Cypress were once much more abundant in California, flourishing when our climate was cooler and wetter. Fossil evidence shows that cypress dominated local forests.
But during the past 20 million years, as mountains were uplifted and the climate turned arid, theses vast cypress woodlands largely vanished. The trees can’t compete against tougher and more droughtresistant chaparral and coastal scrub species. They succeed only in rocky and nutrient-poor soil, where little else grows.
Now, guided by a map, the team searched for the 10-acre grove, an “arboreal island” of an estimated 5,000 trees. The trees have siblings, called Santa Cruz cypress, in four other small groves in Santa Cruz County, according to a 2009 U.S. Fish and Wildlife Service study.
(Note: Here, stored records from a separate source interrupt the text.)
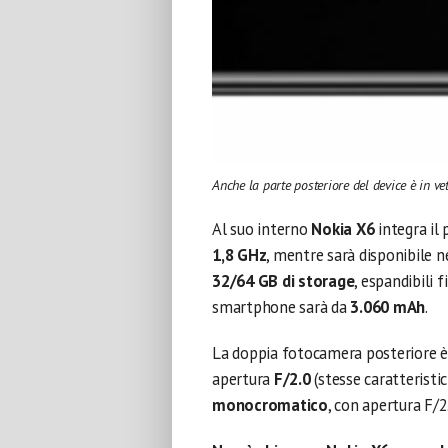
Anche la parte posteriore del device è in vet
Al suo interno
Nokia X6
integra il
1,8 GHz
, mentre sarà disponibile 
32/64 GB di storage
, espandibili 
smartphone sarà da
3.060 mAh
.
La doppia fotocamera posteriore 
apertura
F/2.0
(stesse caratteristi
monocromatico
, con apertura F/2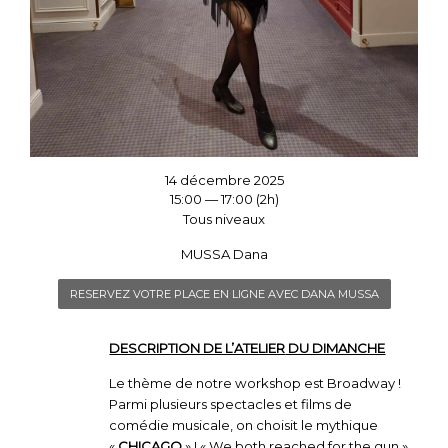
14 décembre 2025
15:00 — 17:00
(2h)
Tous niveaux
MUSSA Dana
RESERVEZ VOTRE PLACE EN LIGNE AVEC DANA MUSSA
DESCRIPTION DE L’ATELIER
DU DIMANCHE
Le thème de notre workshop est Broadway !
Parmi plusieurs spectacles et films de
comédie musicale, on choisit le mythique
«
CHICAGO
» ! « We both reached for the gun »,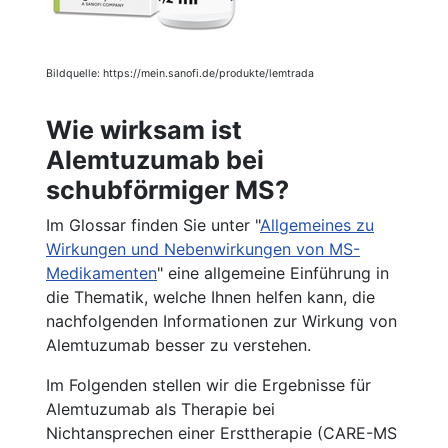
Bildquelle: https://mein.sanofi.de/produkte/lemtrada
Wie wirksam ist
Alemtuzumab bei
schubförmiger MS?
Im Glossar finden Sie unter "
Allgemeines zu
Wirkungen und Nebenwirkungen von MS-
Medikamenten
" eine allgemeine Einführung in
die Thematik, welche Ihnen helfen kann, die
nachfolgenden Informationen zur Wirkung von
Alemtuzumab besser zu verstehen.
Im Folgenden stellen wir die Ergebnisse für
Alemtuzumab als Therapie bei
Nichtansprechen einer Ersttherapie (CARE-­MS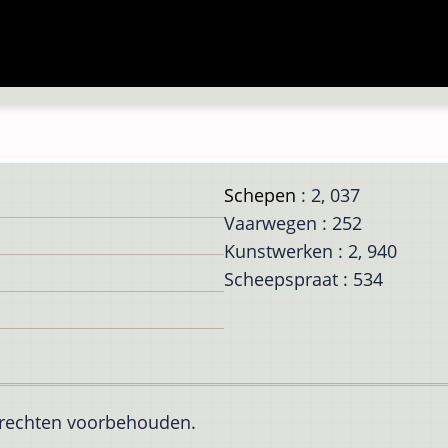
Schepen
: 2, 037
Vaarwegen : 252
Kunstwerken : 2, 940
Scheepspraat : 534
e rechten voorbehouden.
But the DNA code, oils and cone size in the grove are distinctive.
Because these “islands” are geographically isolated, the trees have undergone gradual genetic changes to create the present-day varieties of the species, according to Ken Hickman, a wildlife researcher hired to help the cypress search.
Along the route, hopes were buoyed by the vista. The burned forest was dense with other species of young plants — ceanothus, flannel bush, peak rush rose, brittleleaf manzanita, Hickman’s checkerbloom and fragrant California hedgemint — that thrive in ash and sun.
Fire is not an enemy of cypress; in fact, periodic wildfires have shaped the reproductive strategy of these trees, said David Greenberger, conservation management specialist with Golden Gate National Parks Conservancy.